Micro1 specialist matching engine

Diving deeper into

micro1

Company Report
The company's ability to scale from conducting thousands of expert interviews per day to matching specialists with specific AI training tasks has supported this revenue growth.
Analyzed 5 sources

This reveals that micro1 is not just selling expert hours, it is building a hiring and routing machine for human judgment. The hard part in AI training is not finding any worker, it is finding the right oncologist, lawyer, or senior engineer fast enough for a specific eval or post training task. Micro1’s scaled interview funnel turns specialist supply into a repeatable workflow, which is why revenue can rise with lab budgets instead of being capped by manual recruiting.

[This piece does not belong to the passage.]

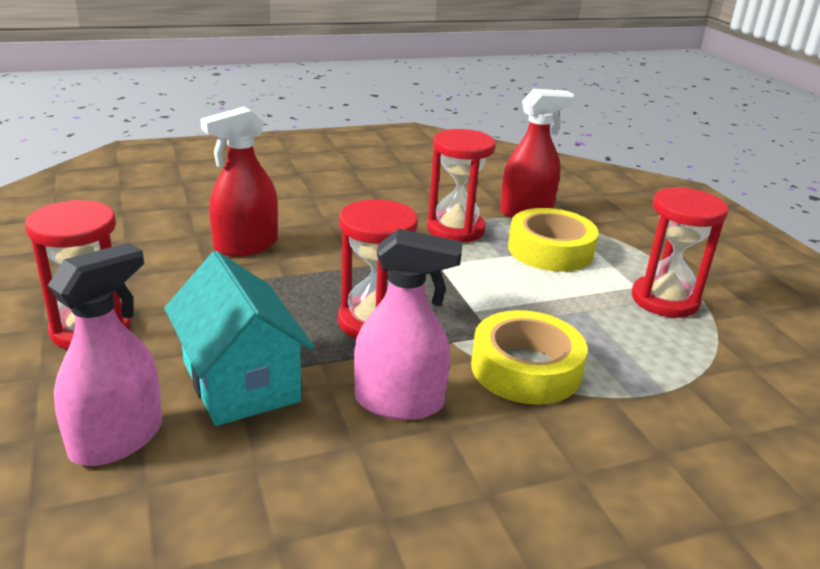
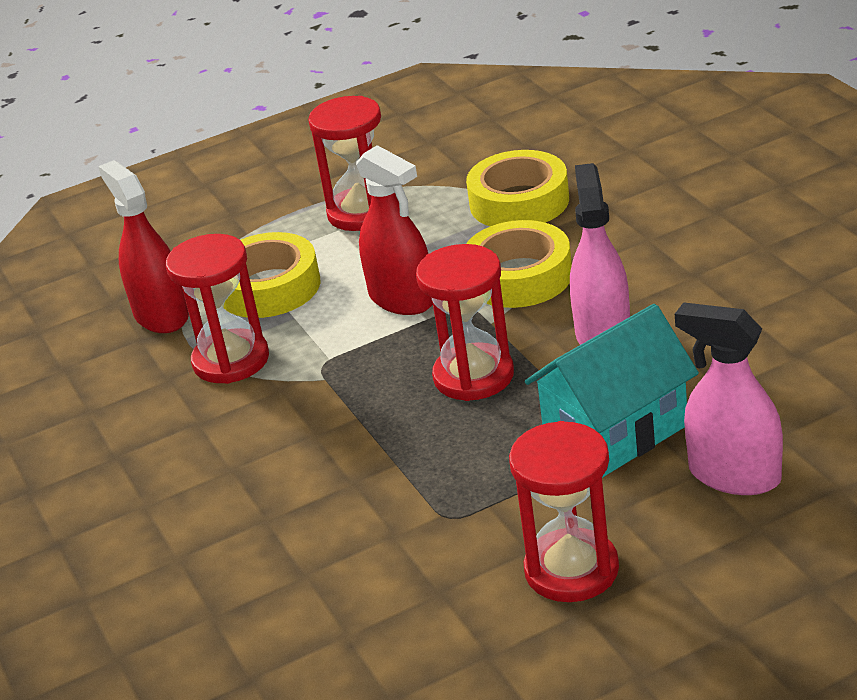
camera: 90 degrees left, 5 degrees up
(246, 245) = (326, 518): red spray bottle -> red spray bottle (402, 299)
(677, 391) = (519, 202): none -> yellow tape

  • The market has moved from cheap generic labeling to expensive expert review. Earlier RLHF often used low cost overseas raters, but reasoning models created demand for $50 to $100 per hour doctors, lawyers, and PhDs. That shift rewards companies that can vet specialists quickly and match them precisely.
  • The operating advantage is speed plus fit. Similar platforms describe the core problem as search, match, discovery, and incentivization, then use software to cut scheduling and screening friction. Prolific does this with participant profiling and API access, while micro1 applies the same playbook to narrower, higher credential labor pools.
  • Comparable companies show how valuable this capability has become. Mercor reached an estimated $50M ARR by the end of 2024 by using AI interviews and tests to vet experts at scale. Invisible reached an estimated $134M in 2024 by routing model tasks through a managed workforce. Micro1’s estimated revenue rose from $7M at the end of 2024 to $100M by November 2025.

From here, the winners will be the firms that own the deepest supply graph of verified human expertise and can plug it directly into lab workflows. As model builders demand narrower specialties, faster turnaround, and more auditability, micro1 can keep expanding from expert matching into a broader human infrastructure layer for evaluations, safety, and multimodal training.